Task description
Could you repeat, word for word, the passage of the Brent Hinds essay below that falls between "When you chronicle" and "breaks my heart.", inclusive?

Page excerpt
════════════════════
Brent Hinds Is Dead, Long Live Brent Hinds.
Everyone we know or love is dying and the reality that we're not getting out of this late-stage morbidity alive leads to a crushingly clear conclusion: we're finished. So, uh, HAVE A NICE DAY!

When you chronicle sorrow, it starts to become the norm that sorrow is not as much a feeling as it is an attitude. There is love as it is present and then love as it is absent and depending on where you are on the great arc of life you’re living with one even as you’re most assuredly dying with the other. Ignore it and take the thrill ride to nothingness or embrace it and ruin the run to oblivion.
But the fact remains: this mortality thing is merciless.
Brent Hinds, the 51-year-old recently departed founding member of the group Mastodon dies in a motorcycle accident. I did not know the man outside of his outsized influence on friends of mine who either played with him or loved him from having played with him. Their sorrow, in postings, and texts to me, is deep and heartfelt, and it breaks my heart.
“Man, if I had known I was going to feel like this…” a musician friend of mine in the latter stages of a fractious separation from the mother of his kids, as well as his two kids, lamented in a phone call a very specific kind of horror related to this kind of loss. “…I never would have had them.”
It hung in the air, this anti-life sentiment that countered the well-worn adage about it being better to have loved and lost than to never have loved at all.
That is, what I know now is the sum total of lives now lived well beyond surprise. And still I am surprised, because still there is all of the heart-rending sorrow. Both for what was and what will be…
“Bullshit,” I said. “What we’re in love with, what we live and die for is, the absence that defines the presence of greatness in our lives. The more keenly we feel its absence stands in tribute to how great its presence was.” But the phone line had gone dead which, without a doubt, had made my point twice.
════════════════════
Extracted information
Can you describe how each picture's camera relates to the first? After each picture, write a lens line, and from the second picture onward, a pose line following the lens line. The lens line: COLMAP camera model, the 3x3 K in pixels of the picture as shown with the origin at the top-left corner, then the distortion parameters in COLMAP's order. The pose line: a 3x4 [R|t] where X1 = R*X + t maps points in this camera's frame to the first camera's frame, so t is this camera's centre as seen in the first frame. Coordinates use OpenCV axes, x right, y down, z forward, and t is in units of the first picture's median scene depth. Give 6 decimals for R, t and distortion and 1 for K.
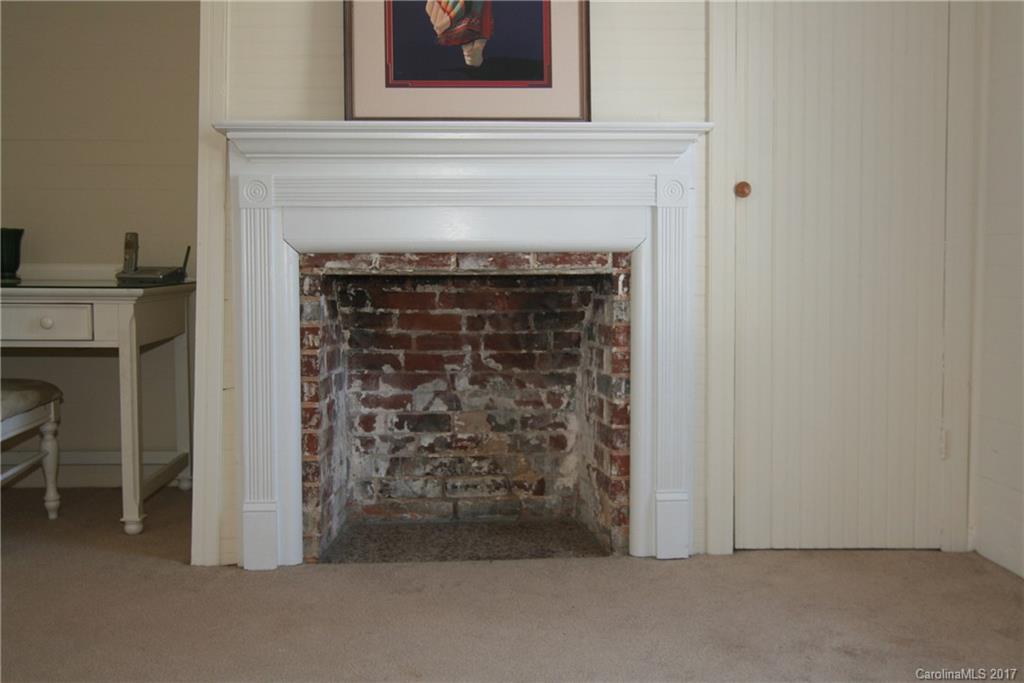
════════════════════
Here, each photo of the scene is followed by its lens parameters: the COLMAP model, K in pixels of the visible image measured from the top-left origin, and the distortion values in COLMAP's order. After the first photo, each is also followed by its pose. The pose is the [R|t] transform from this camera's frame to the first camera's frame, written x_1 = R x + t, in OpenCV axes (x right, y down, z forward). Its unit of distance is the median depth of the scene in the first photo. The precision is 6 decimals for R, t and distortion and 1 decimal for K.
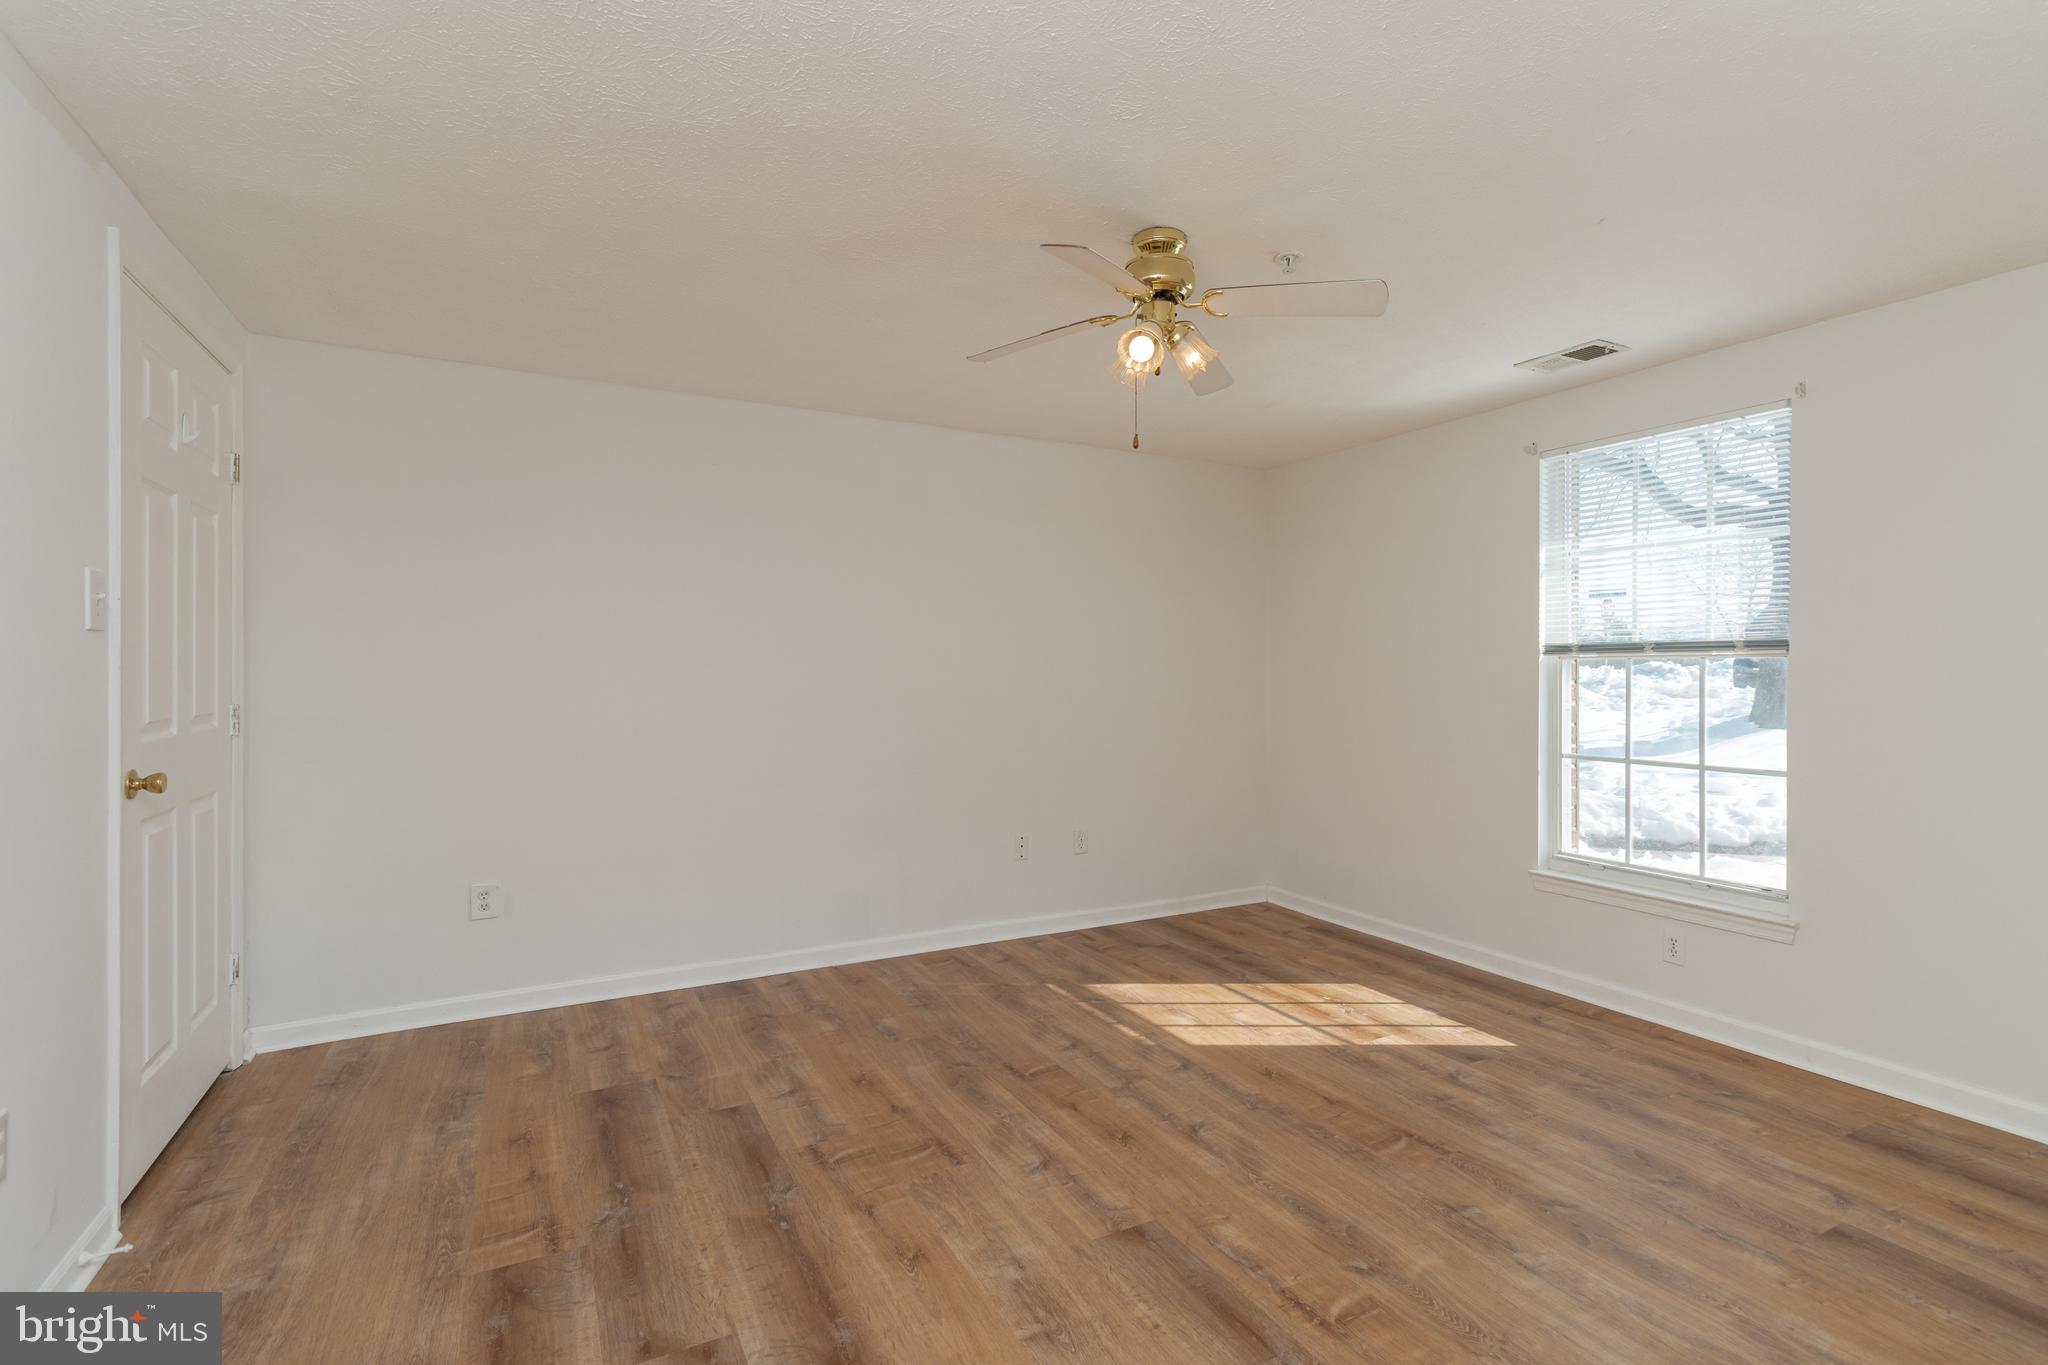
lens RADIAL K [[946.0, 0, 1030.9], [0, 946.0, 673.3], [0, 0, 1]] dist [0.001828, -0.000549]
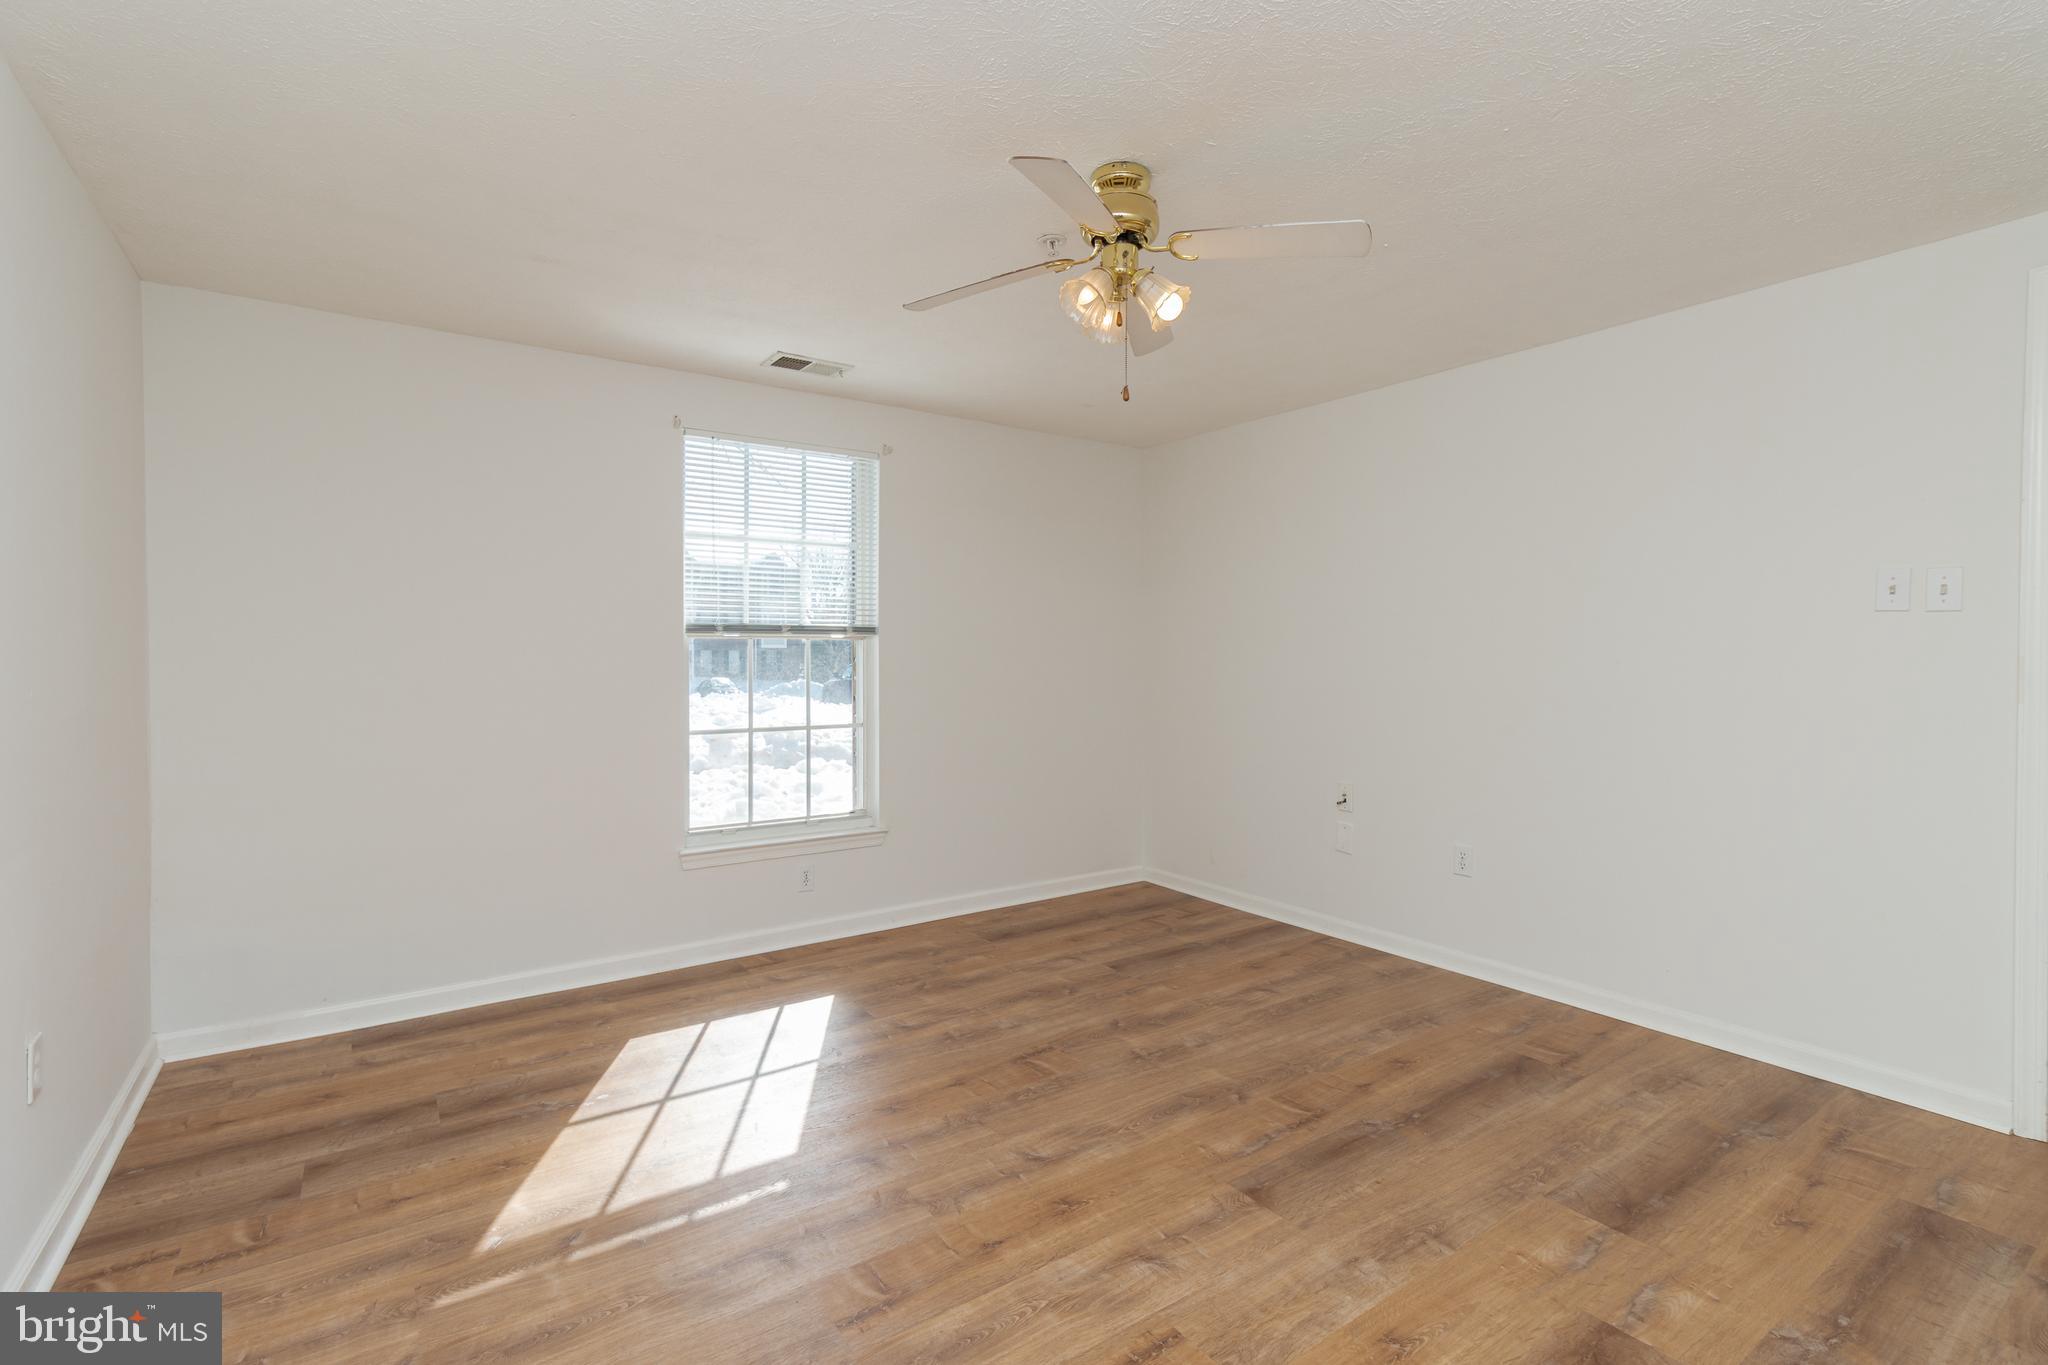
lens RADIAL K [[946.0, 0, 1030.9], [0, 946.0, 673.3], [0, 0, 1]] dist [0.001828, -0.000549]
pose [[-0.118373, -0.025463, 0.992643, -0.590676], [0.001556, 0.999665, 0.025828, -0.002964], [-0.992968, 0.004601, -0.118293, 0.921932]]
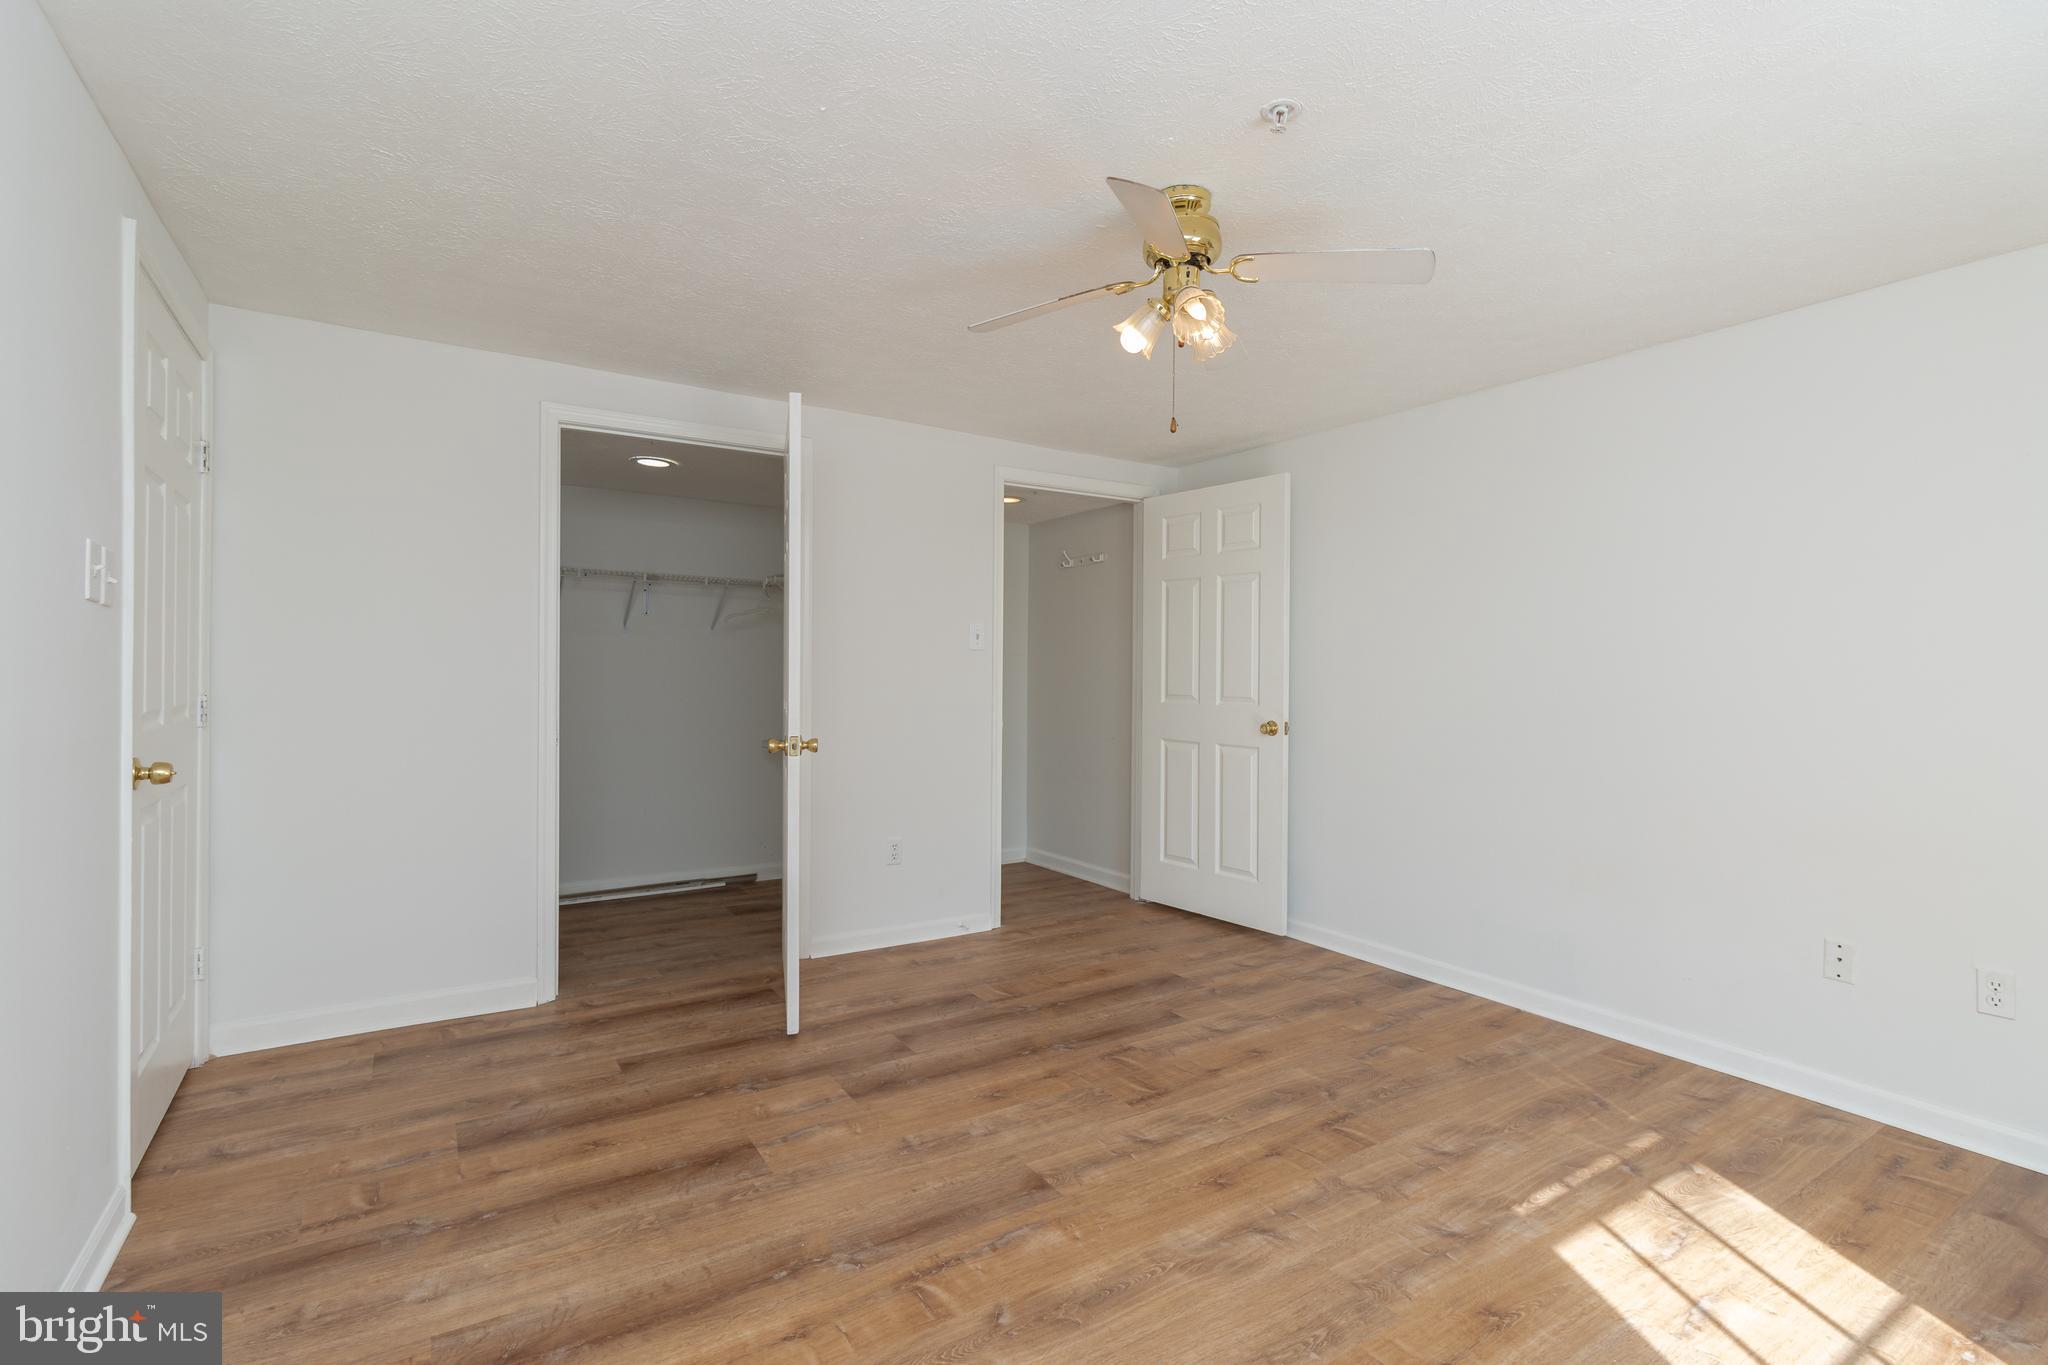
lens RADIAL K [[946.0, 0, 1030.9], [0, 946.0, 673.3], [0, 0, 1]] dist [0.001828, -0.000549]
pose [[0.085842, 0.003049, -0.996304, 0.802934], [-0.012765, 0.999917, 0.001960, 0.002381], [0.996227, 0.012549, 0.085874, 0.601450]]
════════════════════
Expected answer
When you chronicle sorrow, it starts to become the norm that sorrow is not as much a feeling as it is an attitude. There is love as it is present and then love as it is absent and depending on where you are on the great arc of life you’re living with one even as you’re most assuredly dying with the other. Ignore it and take the thrill ride to nothingness or embrace it and ruin the run to oblivion.
But the fact remains: this mortality thing is merciless.
Brent Hinds, the 51-year-old recently departed founding member of the group Mastodon dies in a motorcycle accident. I did not know the man outside of his outsized influence on friends of mine who either played with him or loved him from having played with him. Their sorrow, in postings, and texts to me, is deep and heartfelt, and it breaks my heart.